Response speed was faster when the degree of contrast in brightness between the test circle and the background was relatively high, χ2(1) = 109.53, p < .0001, with higher contrast raising response speed by .20 responses/s (SE = .02), CI [.161, .234], reflecting 57 ms reduction in RT. The categorical brightness of the test stimulus did not have a significant effect on response speed, χ2(1) = 2.57, p = .11. The heaviness of the response key did not have a significant effect on response speed, χ2(1) = 0.52, p = .47. However, heaviness-brightness congruence did have a significant effect on response speed, χ2(1) = 4.50, p = .034, raising it by .039 responses/s (SE = .018), CI [.003, .076], reflecting a 12 ms reduction in RT (see Table 3 and Fig. 1). This effect was linked to a reduction in the AIC value from 3,645 to 3,642 for the null and comparison model, respectively. This is in line with the impact on ω2 of adding heaviness-brightness congruence to the model, which reveals that an extra 0.1% of the variance was explained, with ω2 increasing from 46.04 to 46.13 %. Cohen's d was calculated to be 0.062. The heaviness-brightness congruence effect was not influenced significantly by the degree of brightness contrast between the test circle and the background, χ2(1) = 0.901, p = .34. Finally, when the effect of category brightness on response speed was assessed separately for the light and heavy response keys, the effect for the heavy key fell just short of significance, F(1,18.02) = 2.20, p = .15, ηp2 = .11, while the effect for the light-weight key was not significant, F(1,18.02) = .08, p = .77, ηp2 = .005.

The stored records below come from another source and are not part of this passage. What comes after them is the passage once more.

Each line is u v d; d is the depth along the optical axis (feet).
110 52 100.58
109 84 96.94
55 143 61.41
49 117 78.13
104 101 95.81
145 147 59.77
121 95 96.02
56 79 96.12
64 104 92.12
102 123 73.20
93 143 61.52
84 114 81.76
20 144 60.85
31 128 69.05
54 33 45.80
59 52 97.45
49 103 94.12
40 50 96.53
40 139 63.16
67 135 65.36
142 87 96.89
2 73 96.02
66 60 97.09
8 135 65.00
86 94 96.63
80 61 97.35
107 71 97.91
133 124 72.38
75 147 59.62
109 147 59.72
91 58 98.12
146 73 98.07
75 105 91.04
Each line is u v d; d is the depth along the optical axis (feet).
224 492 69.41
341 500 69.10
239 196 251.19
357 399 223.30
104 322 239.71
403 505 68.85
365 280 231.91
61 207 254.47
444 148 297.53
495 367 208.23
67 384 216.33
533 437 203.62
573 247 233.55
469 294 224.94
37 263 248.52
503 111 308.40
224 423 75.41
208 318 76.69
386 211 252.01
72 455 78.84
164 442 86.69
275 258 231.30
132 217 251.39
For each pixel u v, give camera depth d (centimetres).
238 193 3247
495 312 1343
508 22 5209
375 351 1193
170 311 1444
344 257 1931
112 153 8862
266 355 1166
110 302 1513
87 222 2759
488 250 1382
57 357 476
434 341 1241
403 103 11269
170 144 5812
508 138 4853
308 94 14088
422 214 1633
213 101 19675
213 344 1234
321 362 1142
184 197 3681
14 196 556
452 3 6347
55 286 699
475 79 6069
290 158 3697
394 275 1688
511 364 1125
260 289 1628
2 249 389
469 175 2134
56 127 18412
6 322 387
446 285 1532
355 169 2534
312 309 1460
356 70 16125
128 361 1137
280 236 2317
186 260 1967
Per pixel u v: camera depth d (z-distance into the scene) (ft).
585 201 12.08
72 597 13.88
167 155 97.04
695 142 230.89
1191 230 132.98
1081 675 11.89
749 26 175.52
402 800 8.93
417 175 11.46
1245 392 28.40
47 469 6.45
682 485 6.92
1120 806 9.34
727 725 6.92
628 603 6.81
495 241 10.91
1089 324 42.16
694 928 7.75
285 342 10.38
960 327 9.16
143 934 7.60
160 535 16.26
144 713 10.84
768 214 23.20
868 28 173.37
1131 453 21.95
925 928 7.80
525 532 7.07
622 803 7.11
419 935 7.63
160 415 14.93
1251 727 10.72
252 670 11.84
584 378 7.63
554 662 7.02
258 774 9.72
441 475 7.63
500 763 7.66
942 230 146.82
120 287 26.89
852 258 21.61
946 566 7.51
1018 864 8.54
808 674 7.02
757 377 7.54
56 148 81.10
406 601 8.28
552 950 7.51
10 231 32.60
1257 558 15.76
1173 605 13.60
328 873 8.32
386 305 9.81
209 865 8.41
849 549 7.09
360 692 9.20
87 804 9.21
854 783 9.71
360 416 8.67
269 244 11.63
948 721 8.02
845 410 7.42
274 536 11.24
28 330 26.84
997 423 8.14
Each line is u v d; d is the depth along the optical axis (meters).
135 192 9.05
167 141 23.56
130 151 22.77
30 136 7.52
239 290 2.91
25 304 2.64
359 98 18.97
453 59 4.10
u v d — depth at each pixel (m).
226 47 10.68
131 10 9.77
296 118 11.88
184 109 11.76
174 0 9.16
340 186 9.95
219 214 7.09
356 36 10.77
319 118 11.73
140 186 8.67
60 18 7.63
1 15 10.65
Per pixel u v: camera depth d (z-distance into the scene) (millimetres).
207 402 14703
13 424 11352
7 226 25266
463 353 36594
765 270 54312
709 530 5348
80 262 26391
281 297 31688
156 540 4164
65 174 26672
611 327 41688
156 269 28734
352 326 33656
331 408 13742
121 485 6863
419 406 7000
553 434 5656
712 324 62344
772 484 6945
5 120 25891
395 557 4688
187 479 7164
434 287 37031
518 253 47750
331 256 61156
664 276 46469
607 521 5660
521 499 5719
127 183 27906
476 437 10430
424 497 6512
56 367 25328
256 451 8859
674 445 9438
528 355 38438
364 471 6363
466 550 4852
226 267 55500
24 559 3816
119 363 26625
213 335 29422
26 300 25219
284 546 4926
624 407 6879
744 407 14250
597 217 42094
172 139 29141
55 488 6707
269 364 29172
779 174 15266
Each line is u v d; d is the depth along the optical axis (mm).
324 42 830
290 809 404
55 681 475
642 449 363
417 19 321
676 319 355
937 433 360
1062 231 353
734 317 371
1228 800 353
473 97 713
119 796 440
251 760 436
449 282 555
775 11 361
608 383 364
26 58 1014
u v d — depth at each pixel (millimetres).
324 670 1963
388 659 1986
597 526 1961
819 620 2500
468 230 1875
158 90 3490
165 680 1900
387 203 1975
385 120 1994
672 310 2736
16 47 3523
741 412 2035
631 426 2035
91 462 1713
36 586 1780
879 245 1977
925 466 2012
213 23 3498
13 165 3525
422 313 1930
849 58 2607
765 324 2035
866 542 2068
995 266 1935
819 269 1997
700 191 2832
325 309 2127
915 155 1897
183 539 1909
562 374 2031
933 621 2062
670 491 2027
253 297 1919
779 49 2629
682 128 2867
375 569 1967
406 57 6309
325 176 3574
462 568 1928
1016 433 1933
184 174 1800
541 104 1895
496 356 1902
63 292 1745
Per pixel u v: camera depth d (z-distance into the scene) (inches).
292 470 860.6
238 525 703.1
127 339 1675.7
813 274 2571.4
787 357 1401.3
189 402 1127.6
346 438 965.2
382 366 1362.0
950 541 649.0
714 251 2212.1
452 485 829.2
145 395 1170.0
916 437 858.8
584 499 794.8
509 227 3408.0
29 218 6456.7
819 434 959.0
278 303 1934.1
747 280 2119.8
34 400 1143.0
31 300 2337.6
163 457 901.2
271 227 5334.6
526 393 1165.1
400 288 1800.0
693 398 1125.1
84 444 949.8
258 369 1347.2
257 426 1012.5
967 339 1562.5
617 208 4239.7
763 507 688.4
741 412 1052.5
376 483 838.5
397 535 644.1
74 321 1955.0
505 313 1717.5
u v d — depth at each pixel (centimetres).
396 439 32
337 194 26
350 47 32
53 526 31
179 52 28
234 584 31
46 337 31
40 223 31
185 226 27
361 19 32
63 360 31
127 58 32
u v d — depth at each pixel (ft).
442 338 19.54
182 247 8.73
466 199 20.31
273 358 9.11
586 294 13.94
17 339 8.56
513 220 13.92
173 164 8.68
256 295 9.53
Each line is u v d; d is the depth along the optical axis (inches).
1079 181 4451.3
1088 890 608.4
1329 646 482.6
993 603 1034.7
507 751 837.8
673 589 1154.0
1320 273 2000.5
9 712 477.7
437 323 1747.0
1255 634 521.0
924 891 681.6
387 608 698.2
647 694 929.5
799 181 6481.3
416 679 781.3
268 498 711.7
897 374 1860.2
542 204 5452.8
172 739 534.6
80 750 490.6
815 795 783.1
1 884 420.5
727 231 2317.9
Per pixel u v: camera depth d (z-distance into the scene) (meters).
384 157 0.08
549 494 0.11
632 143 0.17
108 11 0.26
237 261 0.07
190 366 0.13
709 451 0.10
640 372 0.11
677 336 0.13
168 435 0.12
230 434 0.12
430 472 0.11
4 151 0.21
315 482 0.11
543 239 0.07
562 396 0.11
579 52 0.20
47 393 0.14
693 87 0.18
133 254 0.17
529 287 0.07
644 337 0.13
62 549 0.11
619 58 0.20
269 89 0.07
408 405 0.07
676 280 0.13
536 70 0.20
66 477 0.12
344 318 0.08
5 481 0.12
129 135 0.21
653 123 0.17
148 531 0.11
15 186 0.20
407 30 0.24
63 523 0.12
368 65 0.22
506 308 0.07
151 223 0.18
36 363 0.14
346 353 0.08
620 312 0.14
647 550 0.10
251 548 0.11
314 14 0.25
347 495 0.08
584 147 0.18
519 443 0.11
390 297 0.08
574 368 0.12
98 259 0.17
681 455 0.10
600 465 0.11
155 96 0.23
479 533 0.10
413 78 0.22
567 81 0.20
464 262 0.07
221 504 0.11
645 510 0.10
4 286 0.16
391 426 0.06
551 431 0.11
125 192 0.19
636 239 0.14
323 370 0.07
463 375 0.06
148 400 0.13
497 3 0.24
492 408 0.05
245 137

Performance in the speeded classification task with the concurrent memory task

Response speed

Response speed was faster when the contrast in brightness between the test circle and the background was relatively high, χ2(1) = 226.05, p < .0001, with higher contrast raising response speed by .29 responses/s (SE = .019), CI [.253, .327], reflecting a 144 ms reduction in RT (see Table 3 and Fig. 2). The categorical brightness of the test stimulus did not have a significant effect on response speed, χ2(1) = 2.57, p = .11. The heaviness of the response key did not have a significant effect on response speed, χ2(1) = 0.73, p = .39. However, heaviness-brightness congruence did have a significant effect on response speed, χ2(1) = 20.63, p < .0001, raising it by .085 responses/s (SE = .019), CI [.049, .122], reflecting a 22-ms reduction in RT. This effect was linked to a reduction in the AIC value from 3,672 to 3,653 for the null and comparison model, respectively. This is in line with the impact on ω2 of adding heaviness-brightness congruence to the model, which reveals that an extra 0.43% of the variance was explained, with ω2 increasing from 45.21to 45.64%. Cohen's d was calculated to be 0.136. The heaviness-brightness congruence effect was not influenced significantly by the degree of brightness contrast between the test circle and the background, χ2(1) = 0.954. When the effect of category brightness on response speed was assessed separately for the light and heavy response keys, there was a significant effect for the heavy key, F(1,18.01) = 7.15, p < .015, ηp2 = .28, but not for the light-weight key, F(1,18.01) = 1.06, p = .31, ηp2 = .056.

Discussion

When heaviness as an enduring feature of an object was isolated as the only potential basis for a correspondence-induced congruence effect in the brightness-classification task, such an effect was still observed. Though the strength of the effect was reduced with the change in procedure, it is difficult to say if this reduction came about simply because overall classification speeds were much faster (reflecting the relative ease with which the microswitch on the hidden response key could be pressed, compared to tapping the key on a hidden contact-sensitive surface), or because a component of the congruence effect attributable to heaviness as an aspect of the action needing to be taken had been removed. Therefore, notwithstanding this evidence of a role for heaviness as an enduring feature of a response object, it remains a distinct possibility that heaviness as an aspect of the action needing to be taken with the response object also can provide the basis for a correspondence-induced congruence effect, and did so in Experiments 1 and 2.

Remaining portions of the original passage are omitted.